> _Data for this exercise_
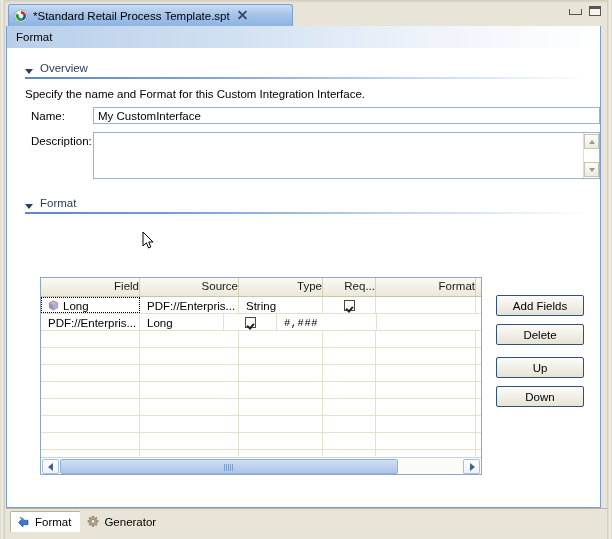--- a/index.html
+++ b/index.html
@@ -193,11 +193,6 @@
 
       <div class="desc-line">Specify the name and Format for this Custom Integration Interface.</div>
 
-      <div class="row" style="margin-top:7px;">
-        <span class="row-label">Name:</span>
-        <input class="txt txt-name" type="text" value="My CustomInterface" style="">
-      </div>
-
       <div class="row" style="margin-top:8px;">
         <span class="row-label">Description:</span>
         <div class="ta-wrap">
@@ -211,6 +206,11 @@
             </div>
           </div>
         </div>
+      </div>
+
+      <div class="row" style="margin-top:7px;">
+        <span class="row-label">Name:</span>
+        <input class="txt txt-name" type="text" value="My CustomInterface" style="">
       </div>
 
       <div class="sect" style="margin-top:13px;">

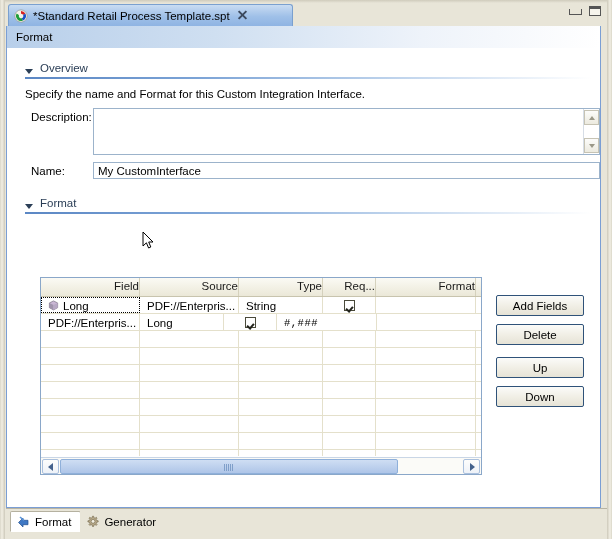--- a/index.html
+++ b/index.html
@@ -90,7 +90,7 @@
   .tbl-outer{position:absolute;left:33px;top:229px;width:442px;height:198px;
     border:1px solid #8aa7c9;background:#fff;box-sizing:border-box;}
   .tbl-head{display:flex;height:19px;background:linear-gradient(to bottom,#fbfaf4,#ebe8d8);
-    border-bottom:1px solid #c8c4ae;box-sizing:border-box;text-align:right;}
+    border-bottom:1px solid #c8c4ae;box-sizing:border-box;}
   .th{font-size:11.5px;color:#1a1a1a;padding:2px 0 0 7px;box-sizing:border-box;
     border-right:1px solid #d5d1bd;height:18px;overflow:hidden;white-space:nowrap;}
   .tbl-body{position:relative;height:159px;overflow:hidden;}

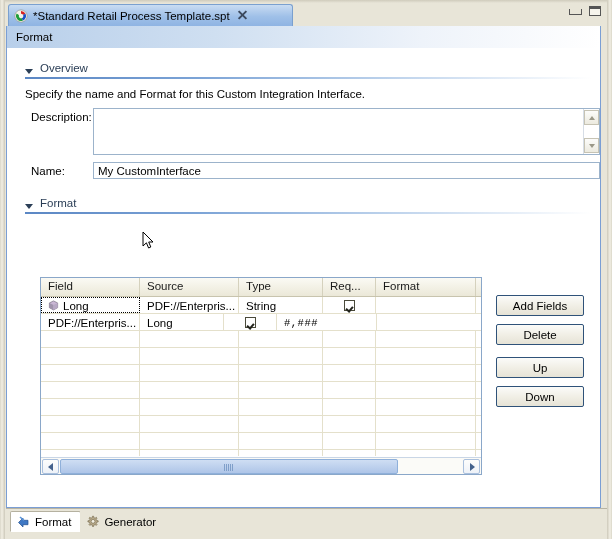--- a/index.html
+++ b/index.html
@@ -330,8 +330,8 @@
 
       <div class="sidebtns" id="sidebtns">
           <div class="btn">Add Fields</div>
+          <div class="btn">Up</div>
           <div class="btn gap">Delete</div>
-          <div class="btn">Up</div>
           <div class="btn">Down</div>
         </div>
 

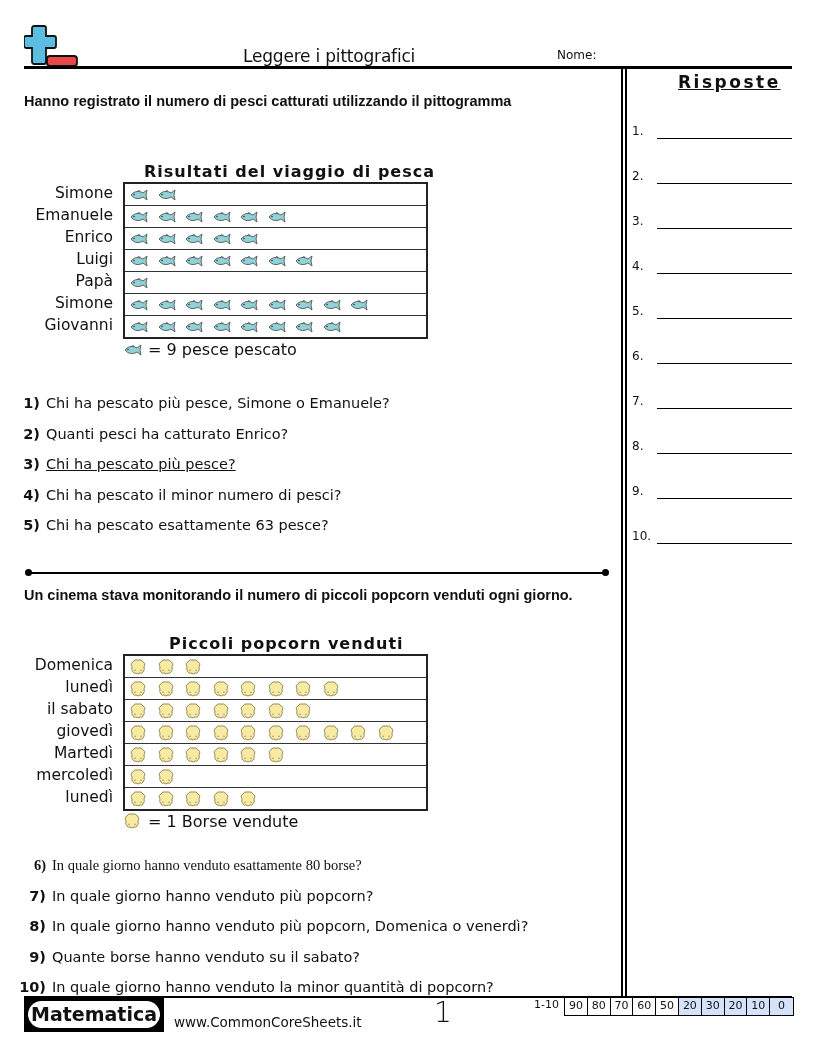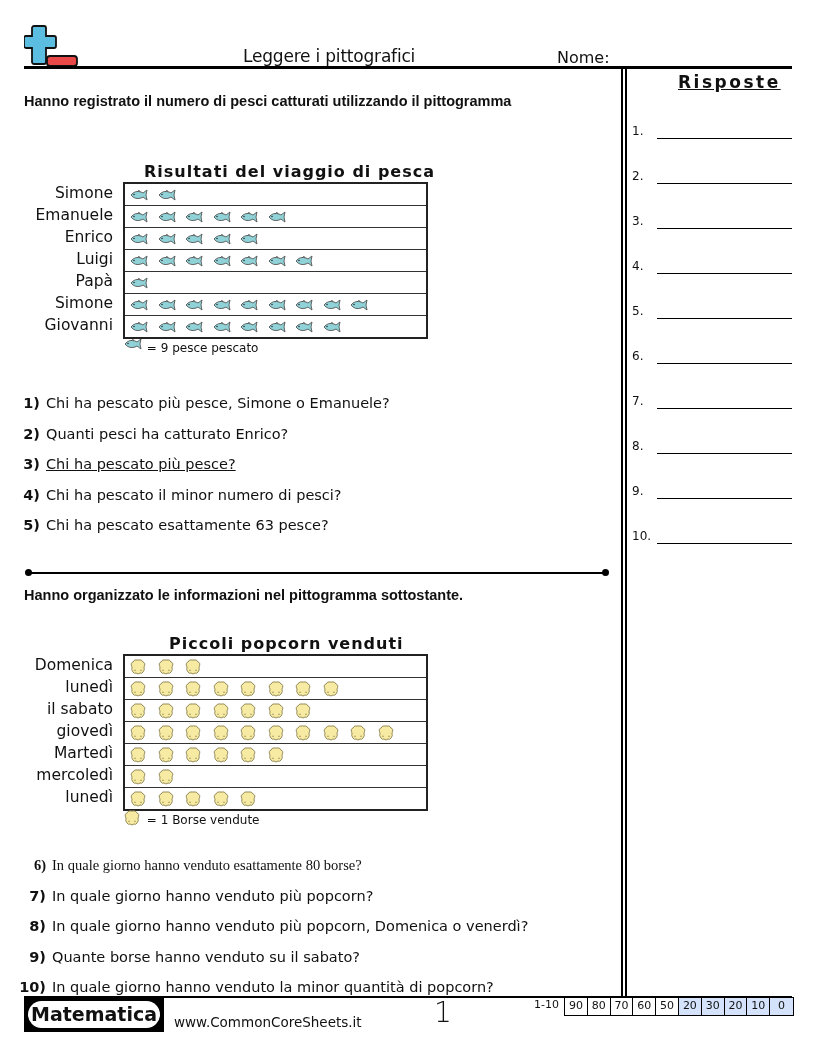--- a/index.html
+++ b/index.html
@@ -9,7 +9,7 @@
   
   .logo { position: absolute; left: 24px; top: 24px; width: 56px; height: 44px; }
   .title { position: absolute; left: 243px; top: 46px; font-size: 17px; font-family: "DejaVu Sans", sans-serif; letter-spacing: -0.2px; }
-  .nome { position: absolute; left: 557px; top: 48px; font-size: 16px; font-family: "DejaVu Sans", sans-serif; }
+  .nome { position: absolute; left: 557px; top: 48px; font-size: 12px; font-family: "DejaVu Sans", sans-serif; }
   .top-rule { position: absolute; left: 24px; top: 66px; width: 768px; height: 3px; background: #000; }
 
   

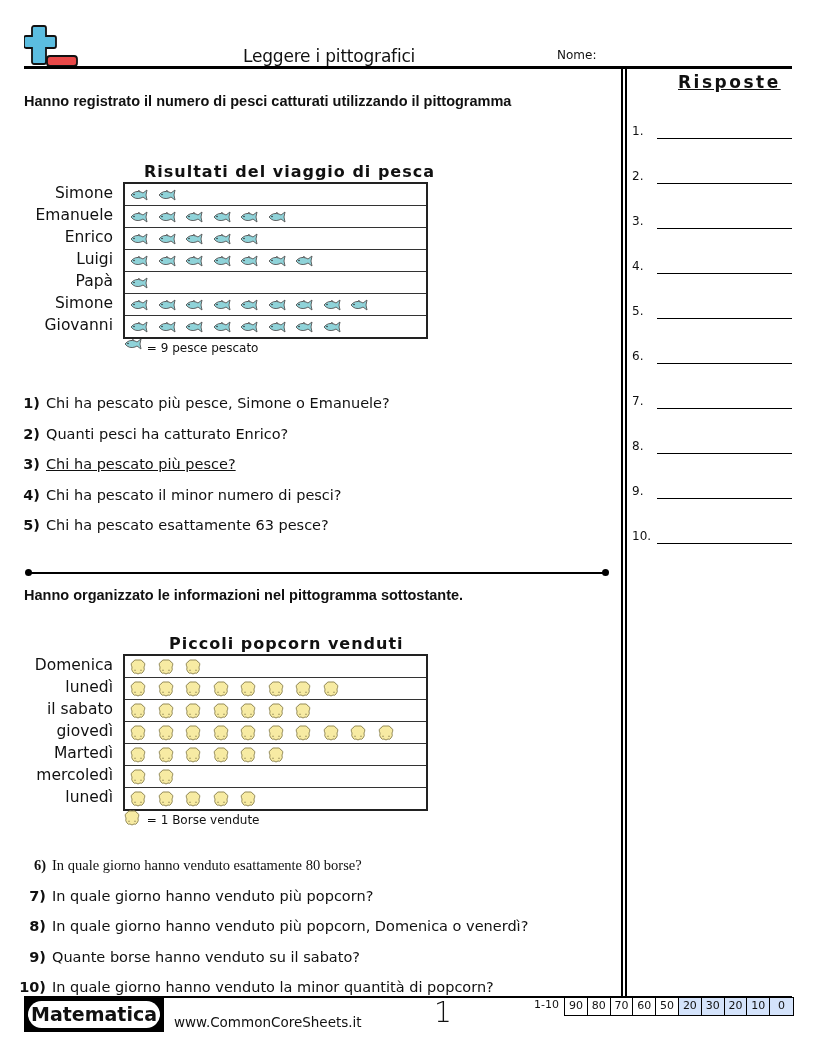--- a/index.html
+++ b/index.html
@@ -31,7 +31,7 @@
   .picto-cell:last-child { border-bottom: none; }
   .icon-slot { position: absolute; top: 3px; width: 20px; height: 16px; }
 
-  .legend { position: absolute; font-size: 12px; font-family: "DejaVu Sans", sans-serif; }
+  .legend { position: absolute; font-size: 16px; font-family: "DejaVu Sans", sans-serif; }
   .legend .icon-slot { position: relative; display: inline-block; vertical-align: middle; top: -2px; }
 
   .q { position: absolute; font-size: 14.5px; font-family: "DejaVu Sans", sans-serif; }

> _Problem to solve_
Each line of the listing that contains the word "hidden" must be copied.

> _Result of the task_
     border-right:1px solid #d5d1bd;height:18px;overflow:hidden;white-space:nowrap;}
   .tbl-body{position:relative;height:159px;overflow:hidden;}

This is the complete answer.